+++ PAGE EXTRACT

I don't know if I already mentioned this, but have you ever heard of 3DO? They made a series called army men. I like them because their based on real soldiers. Army men toys in space is slightly more Sci fi, but good. The flame throwers flame looks like a giant drill piece.
@@toysoldiernostalgia Do you know a good site for police figurines? I want some grey police figurines as I don't have many. I collect army men and police figurines.
@toysoldiernostalgia OK, thanks. There is a model shop a halph hour walk in my town. It sells Airfix models as well as other brands like Tamiya, if I'm spelling it right that is.
Great video as ever, I agree these aren't a patch on the Airfix or Matchbox equivalents (especially the awful faces), but they do have a certain charm. One thing, I would guess the tripod mounted machine gun is supposed to be a Vickers, not a Broowning. Shame they didn't produce an Afrika Korps set too.
I bought this set along with the Waterloo British set when they were re-issued in the 1990s. An interesting thing I noticed is that the officer's sculpt was re-used at least two other times for different figures - a police officer and a marching Waterloo British soldier. Timpo changed the clothing on each of the figures and on the Waterloo figure they changed the position of one arm to shoulder a rifle. The heads are also different, but the underlying torso, legs, shoes and base are the same. I'm not sure which figure came first. The police officer figure I have came pre-painted and was bought my dad in the 1960s to put with his Scalextric slot car set.
@@toysoldiernostalgia I gather you mean the running paratrooper ( the one you compared to Zeb Macahan). Now that you pointed it out, I see the similarity in sculpt with the Arifix running race driver. Neat.

++++++
+++ AVAILABLE DATA

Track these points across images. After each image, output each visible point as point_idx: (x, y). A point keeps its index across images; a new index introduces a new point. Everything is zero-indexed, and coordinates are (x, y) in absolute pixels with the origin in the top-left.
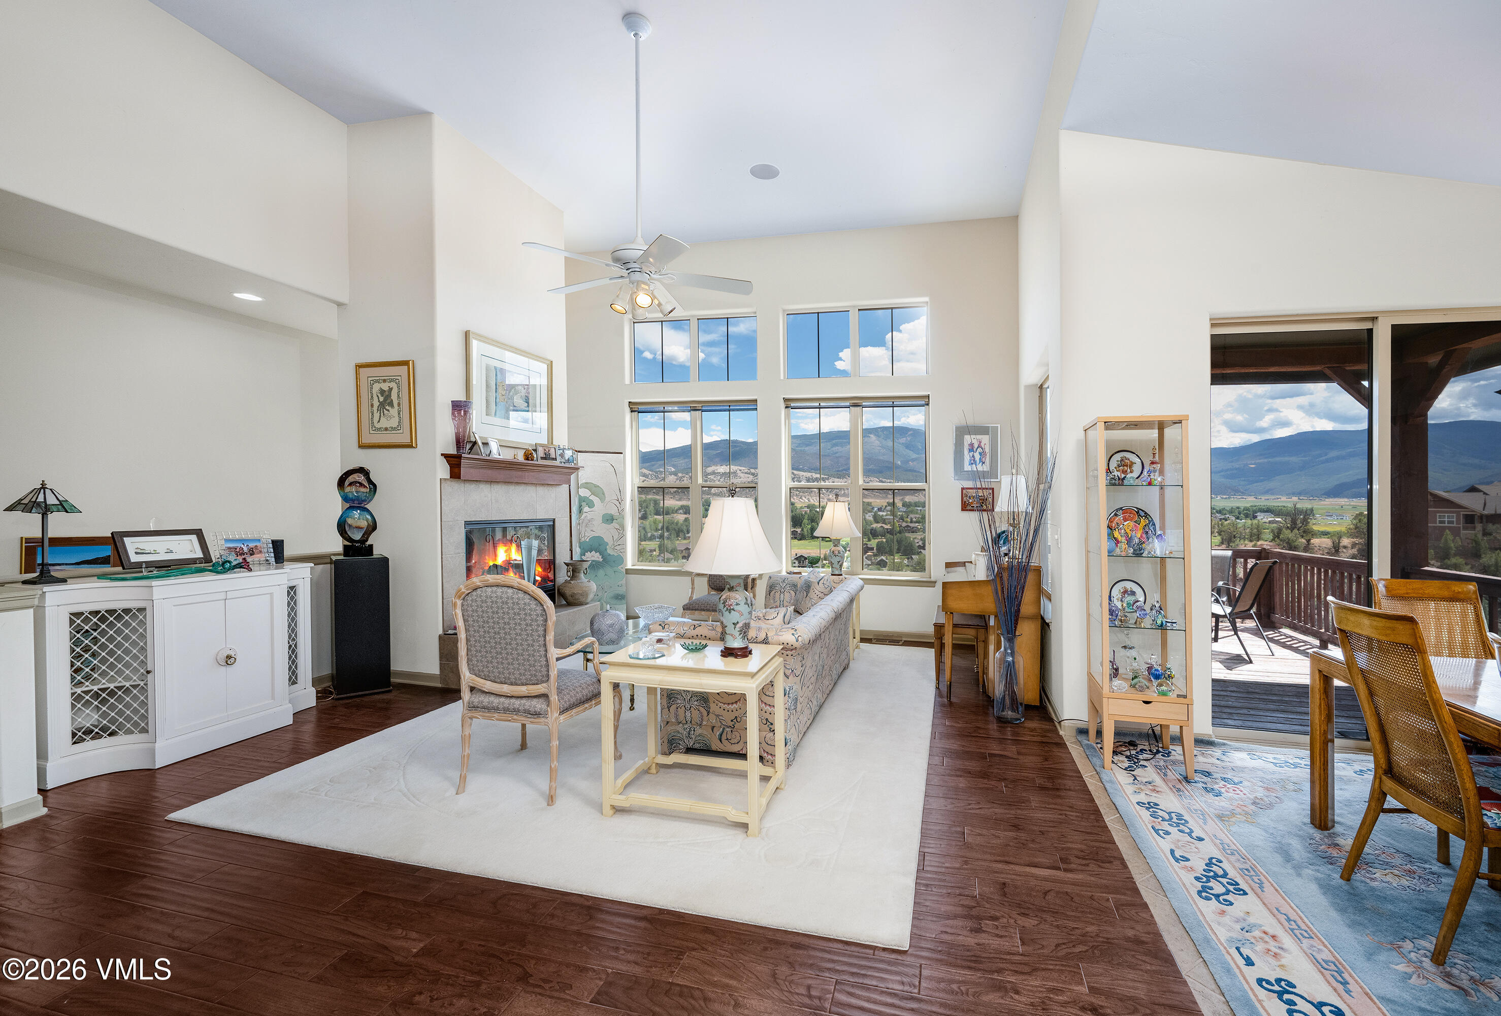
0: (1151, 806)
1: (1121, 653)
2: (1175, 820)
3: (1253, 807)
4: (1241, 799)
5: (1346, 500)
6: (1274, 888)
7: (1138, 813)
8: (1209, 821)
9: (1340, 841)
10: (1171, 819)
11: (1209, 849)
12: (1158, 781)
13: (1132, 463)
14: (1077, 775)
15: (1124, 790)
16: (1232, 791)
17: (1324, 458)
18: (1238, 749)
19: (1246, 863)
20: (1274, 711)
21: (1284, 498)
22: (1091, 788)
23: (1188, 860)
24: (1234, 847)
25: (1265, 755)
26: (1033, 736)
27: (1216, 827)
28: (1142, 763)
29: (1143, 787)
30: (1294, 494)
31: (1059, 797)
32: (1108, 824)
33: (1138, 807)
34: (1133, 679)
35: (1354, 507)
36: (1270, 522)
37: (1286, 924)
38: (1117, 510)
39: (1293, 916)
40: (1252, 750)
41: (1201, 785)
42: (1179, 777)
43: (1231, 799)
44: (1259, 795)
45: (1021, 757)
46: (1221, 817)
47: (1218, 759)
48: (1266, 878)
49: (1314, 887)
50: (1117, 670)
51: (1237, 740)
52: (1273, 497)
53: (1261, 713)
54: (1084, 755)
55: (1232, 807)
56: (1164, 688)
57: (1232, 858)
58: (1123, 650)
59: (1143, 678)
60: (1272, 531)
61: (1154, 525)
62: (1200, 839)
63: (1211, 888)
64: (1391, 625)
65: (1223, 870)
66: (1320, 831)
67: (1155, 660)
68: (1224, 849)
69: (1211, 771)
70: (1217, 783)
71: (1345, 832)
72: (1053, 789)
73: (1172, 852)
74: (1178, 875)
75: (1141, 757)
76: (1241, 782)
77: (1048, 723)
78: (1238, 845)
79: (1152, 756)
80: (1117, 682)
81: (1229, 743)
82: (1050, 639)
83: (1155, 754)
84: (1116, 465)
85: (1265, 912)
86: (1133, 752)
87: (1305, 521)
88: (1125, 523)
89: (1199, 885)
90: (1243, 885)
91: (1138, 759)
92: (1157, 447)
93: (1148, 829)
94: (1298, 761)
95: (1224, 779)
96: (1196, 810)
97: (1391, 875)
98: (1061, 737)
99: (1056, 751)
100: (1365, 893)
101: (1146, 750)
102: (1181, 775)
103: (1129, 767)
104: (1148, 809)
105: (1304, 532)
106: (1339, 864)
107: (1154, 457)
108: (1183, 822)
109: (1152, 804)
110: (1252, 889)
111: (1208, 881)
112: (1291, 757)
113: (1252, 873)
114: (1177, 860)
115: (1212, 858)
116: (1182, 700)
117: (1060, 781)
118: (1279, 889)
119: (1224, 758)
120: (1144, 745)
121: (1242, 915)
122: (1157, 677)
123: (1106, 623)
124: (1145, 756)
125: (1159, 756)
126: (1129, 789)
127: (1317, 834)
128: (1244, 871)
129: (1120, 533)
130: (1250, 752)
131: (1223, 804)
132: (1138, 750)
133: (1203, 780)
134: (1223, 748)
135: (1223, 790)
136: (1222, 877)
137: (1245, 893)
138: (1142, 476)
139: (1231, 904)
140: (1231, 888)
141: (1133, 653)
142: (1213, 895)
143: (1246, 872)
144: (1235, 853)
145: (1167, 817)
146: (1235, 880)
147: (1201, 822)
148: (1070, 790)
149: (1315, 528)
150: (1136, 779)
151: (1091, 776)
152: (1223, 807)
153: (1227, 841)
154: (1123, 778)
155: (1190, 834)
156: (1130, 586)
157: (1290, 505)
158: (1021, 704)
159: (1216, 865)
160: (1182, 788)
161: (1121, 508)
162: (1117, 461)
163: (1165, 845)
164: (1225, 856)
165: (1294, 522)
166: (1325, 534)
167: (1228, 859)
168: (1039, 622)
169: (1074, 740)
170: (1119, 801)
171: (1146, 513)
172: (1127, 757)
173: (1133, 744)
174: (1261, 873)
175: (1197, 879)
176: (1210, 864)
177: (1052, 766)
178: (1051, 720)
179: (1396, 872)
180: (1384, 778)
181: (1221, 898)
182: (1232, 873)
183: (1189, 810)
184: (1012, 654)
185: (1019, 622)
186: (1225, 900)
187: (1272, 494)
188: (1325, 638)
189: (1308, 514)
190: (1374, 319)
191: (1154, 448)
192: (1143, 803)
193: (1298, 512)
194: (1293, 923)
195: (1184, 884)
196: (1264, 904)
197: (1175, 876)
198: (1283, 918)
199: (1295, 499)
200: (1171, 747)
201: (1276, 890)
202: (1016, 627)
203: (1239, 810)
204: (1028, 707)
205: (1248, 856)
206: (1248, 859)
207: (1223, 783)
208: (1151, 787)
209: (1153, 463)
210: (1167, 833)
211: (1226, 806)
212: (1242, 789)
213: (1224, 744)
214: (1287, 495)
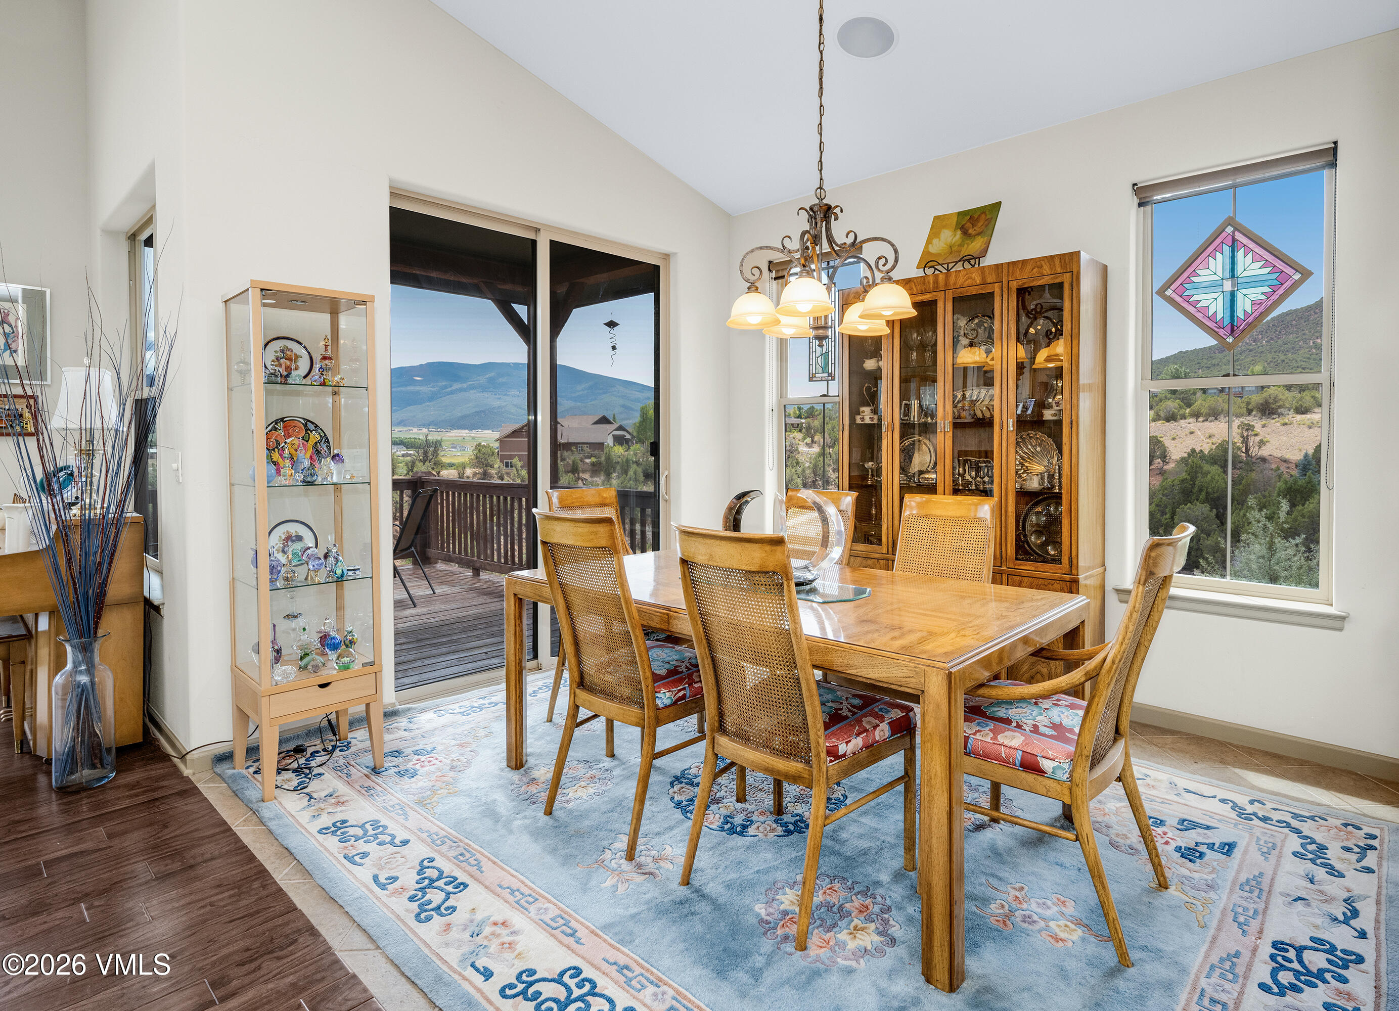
0: (338, 828)
1: (284, 625)
2: (371, 832)
3: (452, 774)
4: (439, 770)
5: (467, 431)
6: (492, 861)
7: (322, 845)
8: (411, 813)
9: (536, 774)
10: (366, 832)
11: (418, 850)
12: (341, 787)
13: (297, 357)
14: (222, 829)
15: (297, 821)
16: (426, 763)
17: (449, 389)
18: (423, 711)
19: (458, 846)
20: (447, 654)
21: (415, 430)
22: (247, 840)
23: (395, 879)
24: (443, 833)
25: (452, 706)
26: (136, 795)
27: (419, 816)
28: (316, 771)
29: (322, 806)
30: (424, 426)
31: (197, 878)
32: (283, 884)
33: (320, 837)
34: (302, 659)
35: (474, 438)
36: (403, 456)
37: (511, 899)
38: (276, 422)
39: (515, 884)
40: (438, 706)
41: (393, 770)
42: (366, 771)
43: (428, 774)
44: (454, 756)
45: (116, 842)
46: (421, 803)
47: (405, 730)
48: (482, 854)
49: (526, 838)
50: (278, 651)
51: (420, 700)
52: (405, 429)
53: (435, 660)
54: (230, 792)
55: (431, 784)
56: (346, 660)
57: (444, 848)
58: (287, 622)
59: (317, 654)
60: (407, 465)
61: (328, 441)
62: (405, 843)
63: (429, 902)
64: (594, 529)
65: (439, 870)
66: (517, 772)
67: (330, 626)
68: (433, 842)
69: (401, 747)
70: (410, 761)
71: (537, 762)
72: (184, 870)
73: (376, 878)
74: (388, 907)
75: (313, 764)
76: (434, 749)
77: (160, 765)
78: (446, 828)
79: (327, 757)
80: (280, 669)
81: (413, 706)
82: (161, 632)
83: (330, 753)
84: (274, 358)
85: (490, 897)
86: (302, 761)
87: (435, 453)
88: (288, 441)
89: (415, 906)
90: (462, 877)
91: (310, 769)
92: (329, 337)
93: (339, 862)
94: (482, 702)
95: (416, 753)
96: (393, 806)
97: (580, 789)
98: (187, 780)
99: (182, 805)
100: (566, 819)
101: (318, 752)
102: (367, 767)
103: (299, 784)
104: (334, 833)
105: (435, 464)
106: (540, 800)
107: (326, 350)
108: (381, 829)
109: (338, 824)
110: (472, 876)
111: (425, 894)
112: (474, 700)
113: (468, 855)
114: (383, 887)
115: (422, 861)
116: (369, 669)
117: (194, 851)
118: (496, 860)
119: (411, 726)
120: (314, 744)
121: (468, 916)
122: (335, 647)
123: (265, 585)
124: (319, 760)
125: (337, 752)
126: (304, 817)
127: (515, 776)
128: (460, 859)
129: (281, 455)
130: (436, 709)
131: (421, 784)
132: (308, 755)
133: (394, 764)
134: (409, 714)
135: (418, 767)
136: (438, 879)
137: (466, 886)
138: (312, 374)
139: (454, 909)
140: (450, 888)
141: (301, 621)
142: (432, 910)
143: (461, 858)
144: (446, 839)
145: (360, 832)
146: (452, 874)
147: (401, 819)
148: (212, 859)
149: (445, 460)
150: (311, 797)
151: (244, 821)
152: (422, 788)
153: (434, 829)
154: (292, 804)
155: (392, 843)
156: (294, 529)
157: (422, 437)
158: (109, 750)
159: (428, 867)
160: (372, 784)
161: (282, 419)
162: (276, 352)
163: (364, 873)
164: (436, 851)
165: (426, 454)
166: (451, 465)
167: (439, 852)
168: (140, 609)
169: (208, 775)
170: (292, 842)
171: (316, 426)
172: (294, 771)
173: (300, 750)
174: (475, 850)
175: (412, 899)
176: (421, 870)
177: (178, 832)
178: (166, 757)
179: (583, 784)
180: (578, 691)
181: (442, 909)
182: (448, 868)
183: (385, 810)
184: (90, 671)
185: (103, 613)
186: (447, 909)
187: (405, 425)
188: (478, 565)
189: (437, 445)
190: (537, 230)
191: (326, 338)
192: (327, 829)
193: (428, 444)
194: (517, 893)
195: (398, 917)
196: (486, 887)
197: (385, 910)
198: (506, 893)
199: (425, 430)
200: (350, 735)
201: (494, 863)
202: (97, 624)
203: (439, 784)
204: (122, 751)
205: (459, 836)
206: (460, 840)
207: (417, 757)
208: (333, 801)
209: (324, 358)
210: (365, 855)
211: (425, 784)
212: (437, 756)
213: (409, 709)
214: (419, 426)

++++++

**PROBLEM REQUIREMENTS**
Please reproduce the toy soldier comments word for word, everything from "I don't know" down to "right that is.".

**OUTPUT**
I don't know if I already mentioned this, but have you ever heard of 3DO? They made a series called army men. I like them because their based on real soldiers. Army men toys in space is slightly more Sci fi, but good. The flame throwers flame looks like a giant drill piece.
@@toysoldiernostalgia Do you know a good site for police figurines? I want some grey police figurines as I don't have many. I collect army men and police figurines.
@toysoldiernostalgia OK, thanks. There is a model shop a halph hour walk in my town. It sells Airfix models as well as other brands like Tamiya, if I'm spelling it right that is.